Les victimes dénoncent «la propension outrancière à la victimisation»
PROCES DE HISSENE HABRE

Quelques heures après l’arrestation, l’inculpation pour «crimes contre l’humanité, crimes de guerre et crimes de torture» et le placement sous mandat de dépôt de l’ancien président tchadien Hissène Habré, les réactions fusent de partout. Selon qu’on soit du côté des victimes, donc de la partie civile, que de la défense, cette mesure des six juges de la Chambre d’accusation est diversement appréciée.
Dans un communiqué le coordonnateur des avocats sénégalais des victimes, Me Assane Dioma Ndiaye, révèle que «les milliers de victimes se remettent de leurs émotions après 23 ans d’abnégation sans faille et d’obstination quant à la réalisation d’un droit inaliénable : celui de voir leur cause entendue par un tribunal et ce grâce à deux mécanismes dont l’humanité s’est dotée dans sa croisade contre l’impunité sous toutes ses formes». Il s’agit de «l’imprescriptibilité des crimes les plus graves» et «le mécanisme de la Compétence Universelle».
Pourtant, poursuit Assane Dioma Ndiaye, aussi soulagées soient-elles, «les victimes sont de nouveau meurtries par la propension outrancière à la victimisation aujourd’hui savamment orchestrée par les avocats de Hissène Habré». Suffisant pour lance, à l’endroit de la défense, «il est temps de cesser de fuir le débat portant sur les faits, trahissant ainsi une certaine crainte de la vérité. Les preuves sont là : la répression contre les Sara, les Hadjaraï ou les Zaghawas, les tortures, les assassinats, quand est-ce que les avocats de Habré vont-ils aborder ce sujet ?».
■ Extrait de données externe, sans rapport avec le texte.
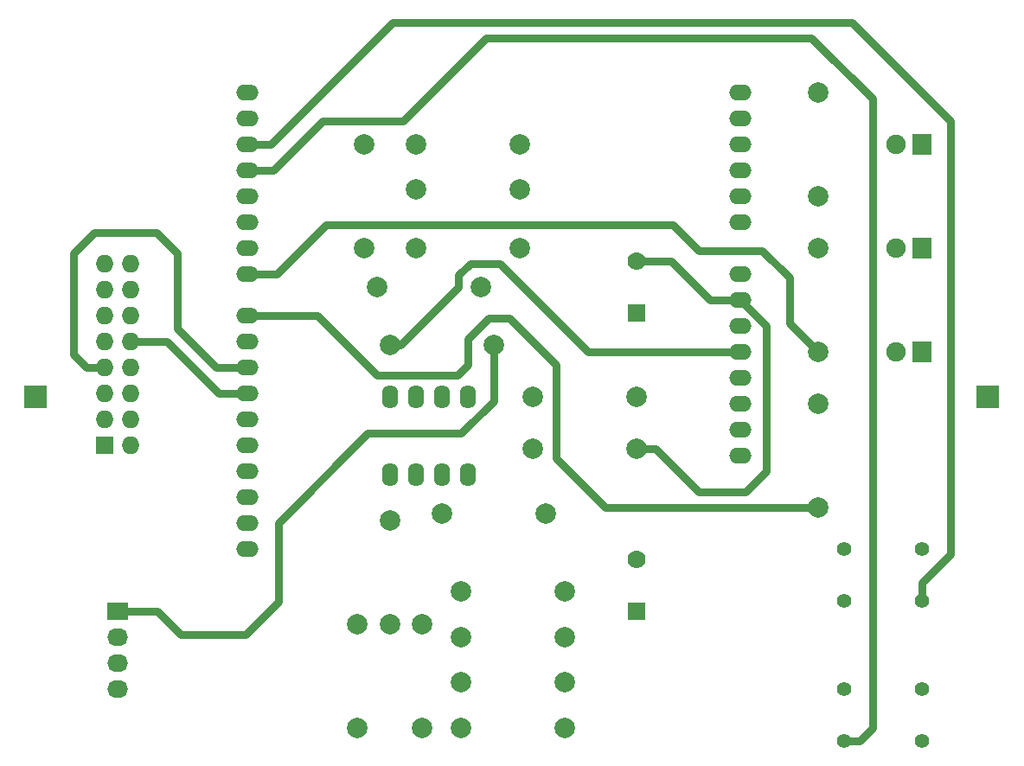
<source format=gbr>
G04 #@! TF.FileFunction,Copper,L1,Top,Signal*
%FSLAX46Y46*%
G04 Gerber Fmt 4.6, Leading zero omitted, Abs format (unit mm)*
G04 Created by KiCad (PCBNEW 4.0.1-3.201512161002+6197~38~ubuntu14.04.1-stable) date Qui 28 Jan 2016 15:35:45 BRST*
%MOMM*%
G01*
G04 APERTURE LIST*
%ADD10C,0.100000*%
%ADD11R,1.778000X1.778000*%
%ADD12C,1.778000*%
%ADD13R,1.900000X2.000000*%
%ADD14C,1.900000*%
%ADD15O,2.199640X1.524000*%
%ADD16O,2.197100X1.524000*%
%ADD17R,2.032000X1.727200*%
%ADD18O,2.032000X1.727200*%
%ADD19O,1.600000X2.300000*%
%ADD20R,1.727200X1.727200*%
%ADD21O,1.727200X1.727200*%
%ADD22C,1.998980*%
%ADD23C,1.397000*%
%ADD24R,2.235200X2.235200*%
%ADD25C,0.800000*%
G04 APERTURE END LIST*
D10*
D11*
X63881000Y21844000D03*
D12*
X63881000Y26924000D03*
D11*
X63881000Y51054000D03*
D12*
X63881000Y56134000D03*
D13*
X91821000Y47244000D03*
D14*
X89281000Y47244000D03*
D13*
X91821000Y57404000D03*
D14*
X89281000Y57404000D03*
D13*
X91821000Y67564000D03*
D14*
X89281000Y67564000D03*
D15*
X74041000Y37084000D03*
X74041000Y39624000D03*
X74041000Y42164000D03*
X74041000Y44704000D03*
X74041000Y47244000D03*
X74041000Y49784000D03*
X74041000Y52324000D03*
X74041000Y54864000D03*
X74041000Y59944000D03*
X74041000Y62484000D03*
X74041000Y65024000D03*
X74041000Y67564000D03*
X74041000Y70104000D03*
X74041000Y72644000D03*
D16*
X25781000Y72644000D03*
X25781000Y70104000D03*
X25781000Y67564000D03*
X25781000Y65024000D03*
X25781000Y62484000D03*
X25781000Y59944000D03*
X25781000Y57404000D03*
X25781000Y54864000D03*
X25781000Y50800000D03*
X25781000Y48260000D03*
X25781000Y45720000D03*
X25781000Y43180000D03*
X25781000Y40640000D03*
X25781000Y38100000D03*
X25781000Y35560000D03*
X25781000Y33022540D03*
X25781000Y30480000D03*
X25781000Y27940000D03*
D17*
X13081000Y21844000D03*
D18*
X13081000Y19304000D03*
X13081000Y16764000D03*
X13081000Y14224000D03*
D19*
X39751000Y35179000D03*
X42291000Y35179000D03*
X44831000Y35179000D03*
X47371000Y35179000D03*
X47371000Y42799000D03*
X44831000Y42799000D03*
X42291000Y42799000D03*
X39751000Y42799000D03*
D20*
X11811000Y38100000D03*
D21*
X14351000Y38100000D03*
X11811000Y40640000D03*
X14351000Y40640000D03*
X11811000Y43180000D03*
X14351000Y43180000D03*
X11811000Y45720000D03*
X14351000Y45720000D03*
X11811000Y48260000D03*
X14351000Y48260000D03*
X11811000Y50800000D03*
X14351000Y50800000D03*
X11811000Y53340000D03*
X14351000Y53340000D03*
X11811000Y55880000D03*
X14351000Y55880000D03*
D22*
X36576000Y20574000D03*
X36576000Y10414000D03*
X46736000Y10414000D03*
X56896000Y10414000D03*
X42926000Y20574000D03*
X42926000Y10414000D03*
X46736000Y19304000D03*
X56896000Y19304000D03*
X46736000Y14859000D03*
X56896000Y14859000D03*
X46736000Y23749000D03*
X56896000Y23749000D03*
X39751000Y30734000D03*
X39751000Y20574000D03*
X54991000Y31369000D03*
X44831000Y31369000D03*
X52451000Y67564000D03*
X42291000Y67564000D03*
X37211000Y57404000D03*
X37211000Y67564000D03*
X42291000Y63119000D03*
X52451000Y63119000D03*
X53721000Y37719000D03*
X63881000Y37719000D03*
X42291000Y57404000D03*
X52451000Y57404000D03*
X39751000Y47879000D03*
X49911000Y47879000D03*
X48641000Y53594000D03*
X38481000Y53594000D03*
X53721000Y42799000D03*
X63881000Y42799000D03*
X81661000Y42164000D03*
X81661000Y32004000D03*
X81661000Y57404000D03*
X81661000Y47244000D03*
X81661000Y72644000D03*
X81661000Y62484000D03*
D23*
X84201000Y9144000D03*
X84201000Y14224000D03*
X91821000Y9144000D03*
X91821000Y14224000D03*
X84201000Y22860000D03*
X84201000Y27940000D03*
X91821000Y22860000D03*
X91821000Y27940000D03*
D24*
X5080000Y42799000D03*
X98298000Y42799000D03*
D25*
X63881000Y37719000D02*
X63881000Y37846000D01*
X73787000Y52578000D02*
X74041000Y52324000D01*
X65786000Y37719000D02*
X69977000Y33528000D01*
X69977000Y33528000D02*
X74549000Y33528000D01*
X74549000Y33528000D02*
X76581000Y35560000D01*
X76581000Y35560000D02*
X76581000Y49784000D01*
X76581000Y49784000D02*
X74041000Y52324000D01*
X63881000Y37719000D02*
X65786000Y37719000D01*
X71120000Y52324000D02*
X67310000Y56134000D01*
X67310000Y56134000D02*
X63881000Y56134000D01*
X74041000Y52324000D02*
X71120000Y52324000D01*
X40767000Y47879000D02*
X46482000Y53594000D01*
X46482000Y53594000D02*
X46482000Y54737000D01*
X46482000Y54737000D02*
X47625000Y55880000D01*
X47625000Y55880000D02*
X50546000Y55880000D01*
X50546000Y55880000D02*
X59182000Y47244000D01*
X59182000Y47244000D02*
X74041000Y47244000D01*
X39751000Y47879000D02*
X40767000Y47879000D01*
X91821000Y24638000D02*
X94615000Y27432000D01*
X94615000Y27432000D02*
X94615000Y69850000D01*
X94615000Y69850000D02*
X84963000Y79502000D01*
X84963000Y79502000D02*
X40005000Y79502000D01*
X40005000Y79502000D02*
X28067000Y67564000D01*
X28067000Y67564000D02*
X25781000Y67564000D01*
X91821000Y22860000D02*
X91821000Y24638000D01*
X85725000Y9144000D02*
X86995000Y10414000D01*
X86995000Y10414000D02*
X86995000Y72005998D01*
X86995000Y72005998D02*
X81022998Y77978000D01*
X81022998Y77978000D02*
X49149000Y77978000D01*
X49149000Y77978000D02*
X41021000Y69850000D01*
X41021000Y69850000D02*
X33147000Y69850000D01*
X33147000Y69850000D02*
X28321000Y65024000D01*
X28321000Y65024000D02*
X25781000Y65024000D01*
X84201000Y9144000D02*
X85725000Y9144000D01*
X78867000Y54483000D02*
X78867000Y50038000D01*
X78867000Y50038000D02*
X81661000Y47244000D01*
X28702000Y54864000D02*
X33528000Y59690000D01*
X33528000Y59690000D02*
X67437000Y59690000D01*
X67437000Y59690000D02*
X69977000Y57150000D01*
X69977000Y57150000D02*
X76200000Y57150000D01*
X76200000Y57150000D02*
X78867000Y54483000D01*
X25781000Y54864000D02*
X28702000Y54864000D01*
X32639000Y50800000D02*
X38481000Y44958000D01*
X38481000Y44958000D02*
X46355000Y44958000D01*
X46355000Y44958000D02*
X47371000Y45974000D01*
X47371000Y45974000D02*
X47371000Y48514000D01*
X47371000Y48514000D02*
X49403000Y50546000D01*
X49403000Y50546000D02*
X51435000Y50546000D01*
X51435000Y50546000D02*
X56007000Y45974000D01*
X56007000Y45974000D02*
X56007000Y36830000D01*
X56007000Y36830000D02*
X60833000Y32004000D01*
X60833000Y32004000D02*
X81661000Y32004000D01*
X25781000Y50800000D02*
X32639000Y50800000D01*
X22733000Y45720000D02*
X18923000Y49530000D01*
X18923000Y49530000D02*
X18923000Y56896000D01*
X18923000Y56896000D02*
X16891000Y58928000D01*
X16891000Y58928000D02*
X10795000Y58928000D01*
X10795000Y58928000D02*
X8763000Y56896000D01*
X8763000Y56896000D02*
X8763000Y46990000D01*
X8763000Y46990000D02*
X10033000Y45720000D01*
X10033000Y45720000D02*
X11811000Y45720000D01*
X25781000Y45720000D02*
X22733000Y45720000D01*
X22987000Y43180000D02*
X17907000Y48260000D01*
X17907000Y48260000D02*
X14351000Y48260000D01*
X25781000Y43180000D02*
X22987000Y43180000D01*
X49911000Y42418000D02*
X46736000Y39243000D01*
X46736000Y39243000D02*
X37592000Y39243000D01*
X37592000Y39243000D02*
X28829000Y30480000D01*
X28829000Y30480000D02*
X28829000Y22733000D01*
X28829000Y22733000D02*
X25654000Y19558000D01*
X25654000Y19558000D02*
X19304000Y19558000D01*
X19304000Y19558000D02*
X17018000Y21844000D01*
X17018000Y21844000D02*
X13081000Y21844000D01*
X49911000Y47879000D02*
X49911000Y42418000D01*
M02*

</source>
Pour le coordonnateur des avocats sénégalais des victimes, non seulement «la dignité de Habré doit être respectée, mais ses avocats ne peuvent le faire au détriment de l’honneur de 40 000 victimes dont la souffrance n’a que trop durer», mais aussi et surtout «seul le verdict proclamé à l’issue d’un débat judiciaire contradictoire et loyal, exempt de ces éternels artifices et jeux d’échecs destinés à faire obstacle ad vitam eternam à la tenue d’un procès, permettra de dévoiler la vérité», lit-on dans le document.
A l’en croire, «les victimes en appellent à un débat judiciaire chevaleresque qui implique la courtoisie et le respect mutuel pour la manifestation de la vérité et rien que la vérité». Aussi réitèrent-elles «leurs exigences d’un procès juste et équitable dans le respect absolu de la présomption d’innocence et des droits de la défense en vue d’un procès exemplaire au seul bénéfice d’une Afrique débarrassée de ses démons et réconciliée avec elle-même».
Hissène Habré qui vit à Dakar depuis la chute de son régime en 1990, a été placé en garde à vue dimanche avant d’être inculpé et placé sous mandat de dépôt avant-hier, mardi 02 juillet 2013. Il est conseillé par les avocats sénégalais Ibrahima Diawara et El Hadji Diouf, et Me François Serres (Français).